The NYT describes news that Palestinians pay money to terrorist families as "far right conspiracy" mongering. It's a FACT. This is a humiliating and disgraceful error.
— John Podhoretz (@jpodhoretz) April 21, 2018
The disgraceful characterization remains in the article despite the many critics, so this isn’t on just one rogue reporter but on the paper as a whole.
Liel Leibovitz wrote in Tablet:
As those of us who are in the reality based community know, the Palestinian Authority’s financial support of terrorists and their families is very, very far from a conspiracy, far-right or otherwise. Reading Bowles’s report, for example, Lahav Harkov, the Knesset reporter for The Jerusalem Post, took to Twitter to share some of her meticulous reporting on the Palestinian pay-for-slay program with Bowles: Read the real news, and you’ll learn that, in 2017, the PA doled out more than $347 million to families of terrorists who had murdered Jews, increasing the amount to $403 million this year. Between 2013 and 2017, the PA spent $1.12 billion on supporting terrorists and their families, as Yosef Kuperwasser, the former head of the IDF intelligence’s research branch, reported in Tablet last May.
This information, of course, was available to Bowles and to anyone else with Internet access, and only she and her editors may know whether it was malice or sheer incompetence that stopped her from looking up a simple fact before presenting it as an ideologically tainted conspiracy theory. But here’s what we do know: This is how the pernicious notion of fake news takes hold.
Or as David Bernstein summed up the Leibovitz article at Instapundit: NEW YORK TIMES CALLS THE TRUTH “FAR-RIGHT CONSPIRACY PROGRAMMING.”
I’d like to get back to Leibovitz’s observation about “This is how the pernicious notion of fake news takes hold.”
I believe the source for Bowles’ false assertion is The Washington Post’s “fact-checker” Glenn Kessler who, last month, awarded Israeli Prime Minister Benjamin Netanyahu Two Pinocchios for asserting that the Palestinian Authority paid terrorists $350 million a year.
There was enough wrong with Kessler’s “fact-check,” but he also played word games by seeming to justify Palestinian terror using the cliche, “one man’s terrorist is another person’s freedom fighter.” He also quoted NGOs Hamoked and Addameer, both of which should be highly suspect, unless one believes that any organization that exists to criticize Israel should automatically be trusted. (Kessler subjects neither to any scrutiny suggesting that he subscribes to this belief.)
Sean Durms of CAMERA rebutted Kessler’s “fact-check” in the Washington Examiner.
What this shows is that the mainstream media, especially regarding Israel, but regarding anything it considers “right-wing” or “conservative,” has retreated into a cocoon in which narrative trumps truth.
The story of pay-to-slay is a real news story and no amount of fact-checking can explain that away. Yet it would appear that despite the reporting, Bowles took Kessler’s hit job to heart and used it as an example of fake news.

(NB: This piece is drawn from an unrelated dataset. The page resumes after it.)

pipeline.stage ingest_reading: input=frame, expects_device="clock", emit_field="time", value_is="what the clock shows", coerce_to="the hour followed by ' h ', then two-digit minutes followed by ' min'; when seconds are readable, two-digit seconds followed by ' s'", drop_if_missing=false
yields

The mindset was made clear in a thoroughly dishonest defense of The New York Times’ coverage of Israel by a former Times reporter Neil Lewis.
But those groups, with their gentle chiding, became eclipsed by Camera which is regarded by many Times editors as harsh, angry, and usually unreasoning. Camera is run from a nondescript office building overlooking the Massachusetts Turnpike in the Allston section of Boston. Its current director, Andrea Levin, oversees a staff of about 35, 20 of whom work in the Allston office, the rest around the nation and overseas, in Israel and other places. The group has an annual budget of $3.5 million, she said, though it does not disclose the specifics of its donors. At The Times, a mention of Camera frequently induces eye-rolling or shrugs. Editors
have clearly lost patience with the group. Lelyveld said he started out trying to be cooperative, “but it’s just hard to continue to deal with someone who is always saying: ‘you’re a liar’.’’ There are counterparts on the left, media critics of The Times who generally complain the paper is too favorable or even in thrall to Israel. But there is nothing equivalent in size or funding to Camera.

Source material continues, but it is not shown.